Daily Practice #1: Mindful Walking


Extracted from Mindful.org 

Walking meditation can be a formal practice, like watching the breath. Or it can be informal, bringing awareness to this everyday activity, whenever you need to travel from point A to point B.

Walking meditation gives us an opportunity to gather our awareness which so often becomes distracted or even stuck when the mind is left to its own devices.

Whether moving between floors of a building, on a city street, or in the woods, it is an opportunity to guide ourselves out of the distracted autopilot we live in throughout so much of our day. Paying attention in this way, we stay safe by remaining fully aware of whatever is around. On any walk, hike, run, or other physical activity, without effort we may mentally check out—or we can practice awareness instead.

1. Natural Pace:

As you begin, walk at a natural pace. Place your hands wherever comfortable: on your belly, behind your back, or at your sides.

2. Attention to Sounds:

Now for a few minutes, expand your attention to sounds. Whether you’re indoors, in the woods, or in a city, pay attention to sounds without labeling or naming, or getting caught up in whether you find them pleasant or unpleasant. Notice sounds as nothing more or less than sound.

3. Attention to Smell:

Shift your awareness to your sense of smell. Again, simply notice. Don’t push or force yourself to feel anything at all, just bring attention to the sense of smell, whatever you discover.

4. Attention to Vision:

Now, move to vision: colors and objects and whatever else you see. Patiently coming back each time something grabs your attention, or even if something needs addressing, like avoiding an obstacle. Staying natural, not overly rigid, not daydreaming and drifting, but with sustained awareness.

5. Maintain Open Awareness:

Keep this open awareness of everything around you, wherever you are. Nothing to do, nothing to fix, nothing to change. Fully aware, and walking.
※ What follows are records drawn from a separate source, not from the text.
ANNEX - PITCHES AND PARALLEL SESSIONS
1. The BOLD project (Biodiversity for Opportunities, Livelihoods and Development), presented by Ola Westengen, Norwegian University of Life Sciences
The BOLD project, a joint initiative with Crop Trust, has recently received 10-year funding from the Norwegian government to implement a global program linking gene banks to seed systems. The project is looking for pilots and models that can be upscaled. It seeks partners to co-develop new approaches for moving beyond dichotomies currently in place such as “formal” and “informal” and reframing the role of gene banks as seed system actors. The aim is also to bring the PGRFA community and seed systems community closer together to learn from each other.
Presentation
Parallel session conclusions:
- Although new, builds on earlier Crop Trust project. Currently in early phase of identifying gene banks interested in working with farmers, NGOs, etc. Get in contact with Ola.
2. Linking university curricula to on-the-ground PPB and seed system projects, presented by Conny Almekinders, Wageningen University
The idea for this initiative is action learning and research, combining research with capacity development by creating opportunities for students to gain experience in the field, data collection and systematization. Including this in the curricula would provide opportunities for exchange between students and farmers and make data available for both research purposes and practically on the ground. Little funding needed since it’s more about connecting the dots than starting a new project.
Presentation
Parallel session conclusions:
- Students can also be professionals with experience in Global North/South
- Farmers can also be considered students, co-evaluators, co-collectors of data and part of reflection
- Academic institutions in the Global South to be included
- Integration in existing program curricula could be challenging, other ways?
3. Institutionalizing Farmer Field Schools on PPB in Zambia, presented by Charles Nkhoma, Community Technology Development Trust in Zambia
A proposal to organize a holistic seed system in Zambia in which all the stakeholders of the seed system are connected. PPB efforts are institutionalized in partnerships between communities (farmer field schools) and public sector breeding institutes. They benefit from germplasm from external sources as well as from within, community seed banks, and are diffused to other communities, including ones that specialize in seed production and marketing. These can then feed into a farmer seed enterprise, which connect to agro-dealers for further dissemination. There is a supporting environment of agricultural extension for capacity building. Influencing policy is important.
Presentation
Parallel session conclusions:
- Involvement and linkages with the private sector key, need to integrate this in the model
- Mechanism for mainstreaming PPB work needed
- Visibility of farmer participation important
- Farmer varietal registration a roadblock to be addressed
6. Awareness of Physical Sensations of Walking:

In the last moments, come back to awareness of the physical sensations of walking. Wherever else your mind found itself throughout the practice, notice your feet again touching the ground. Notice again the movements in your body with each step.

7. Count 1-10 and Back:

If you find it useful, you can count steps up to 10, and then start back at one again. If you’re in a small space, as you reach ten, pause, and with intention, choose a moment to turn around.

8. Ending with a Pause:

When you’re ready to end your walking meditation, stand still for a moment again. Pausing, choose a moment to end the practice. As you finish, consider how you might bring this kind of awareness into the rest of your day.